Is the fact that Tesco is making so much money a good thing or a bad thing? I mean for shareholders, mainly, but there's always the nagging question of "corporate responsibility" to consider. Let's have a go.

On the face of it, a profit of £1.1bn in six months, even for a business the size of Tesco (£16bn of sales), is impressive. Some people think that making such huge amounts of money is evil, but I fail to see why. If there's anything wrong with the way Tesco operates, that is down to us. The main reason for Jones the butcher and all the other little shops failing is that we don't shop at them any more.

Maybe in a few twee market towns you'll still find them, and some farmers' markets are certainly thriving (they're mostly very good, in my experience), but, by and large, most of us make the weekly trip to the supermarket to buy everything from magazines to beer without giving the small retailer a second thought.

And if Tesco and the other chains really are abusing their market position by treating the farmers unfairly, or abusing the planning rules, or selling too much "bad" food, then that is a matter for us, too - at least through our elected representatives.

There have been many inquiries into the supermarkets (and such official investigations are being conducted even now), yet few have found much evidence for the usual charges of rape and pillage laid at the door of the big stores.
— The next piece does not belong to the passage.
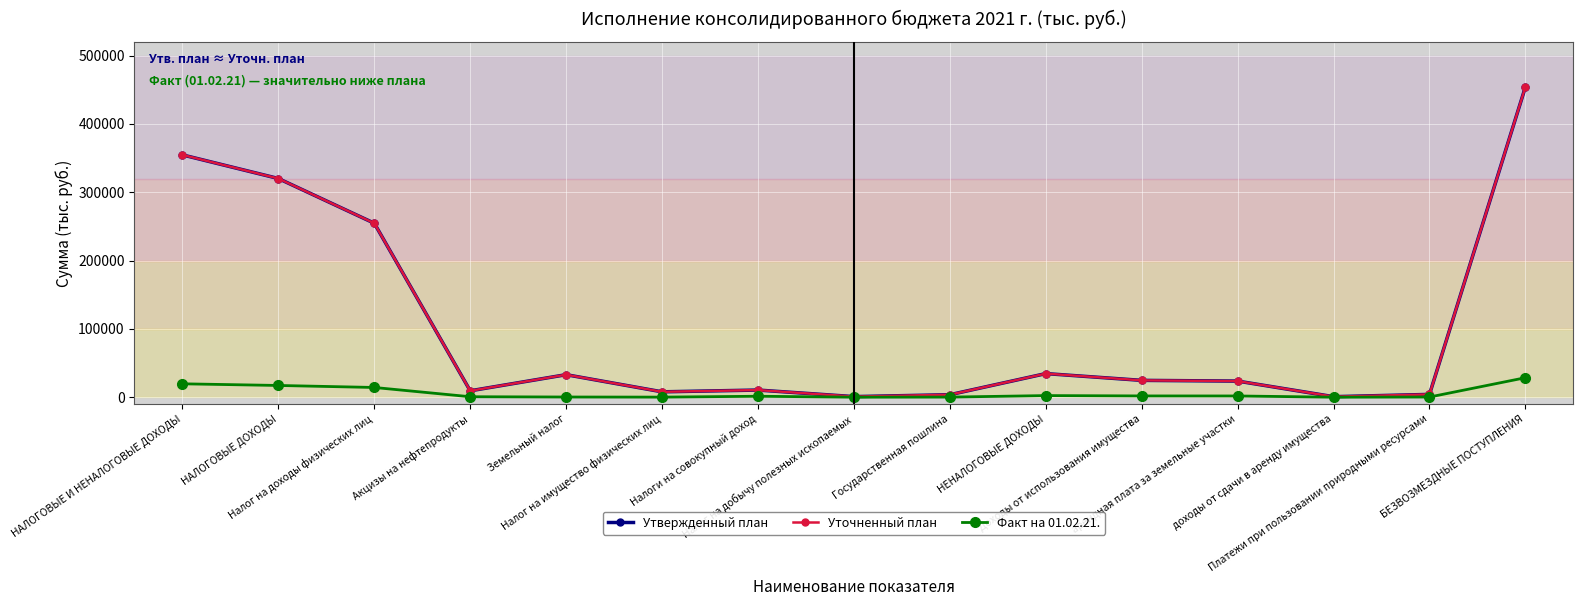

What is the maximum value shown in the chart?

454043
One thing the Government could do is to introduce an "organic target", like the targets we have for carbon emissions. Thus, either voluntarily or statutorily, Tesco and the others could be told to achieve, say, 10 per cent by value of its food sales in organic and/or locally grown produce. They would then comply, and the world might be a better, greener place. But would we buy the stuff, or would they have to give it away?

So, if you think that Tesco is going to eat Britain, you know what to do: shop elsewhere. There's nothing God-given about Tesco's success: look at Marks & Spencer or French Connection, or even Bhs. No one in retail ever has a licence to print money. Not even Tesco or Waitrose.

Well, are the shares a buy? I suppose the answer is that I think they're a strong hold because that's what I've done. Having seen them go from the 250p at which I started buying them a couple of years ago, to within sight of 400p, I'm quite happy with their showing. They have certainly defied the worst doomsters so far.

Now, though, the emphasis is more on the company's overseas strategy, because there is surely a limit to how much of market shares it can command in the UK. Tesco is an easy target for politicians on the make, and there are plenty of them around. If consumers complain about rising prices, the easiest thing for a minister to do is blame the retailers. Forget the monetary policy or the budget, it's all down to the evil supermarkets, isn't it? (Just as, when we have had high interest rates, the banks usually get blamed.)

The growth has to come from a brand. Some 60 per cent of Tesco's space will soon be outside the UK, making it much more of a transnational than any other group based here, although still in the shadow of Wal-Mart and, to a lesser degree, Carrefour. With Tesco overseas, I think there are two tales: inside and outside America.

Outside America, the Tesco plan has been to look at particular markets and adapt very strongly to local tastes and ways. It has worked a lot of the time, with Hungary, Japan and Taiwan being less strong than, say, Ireland.

The more worrying operation is in the United States. This is where Tesco wants to build up a West Coast retail operation and appear to be having a degree of success. Yet it makes me nervous. So many British companies have tried to make it big "over there", and come back wounded or worse. Everyone from Midland Bank, whose acquisition of Crocker Bank basically broke what was once the biggest bank in the world, to Marks & Spencer's futile purchase of Brooks Brothers, to Stagecoach's Coach USA, to name but three. Tesco may succeed where the others failed, but like British light-entertainment stars, I'm not yet convinced the Americans will "get it".

So, no more purchases at Tesco for me (the shares I mean, not its wonderful value-for-money groceries).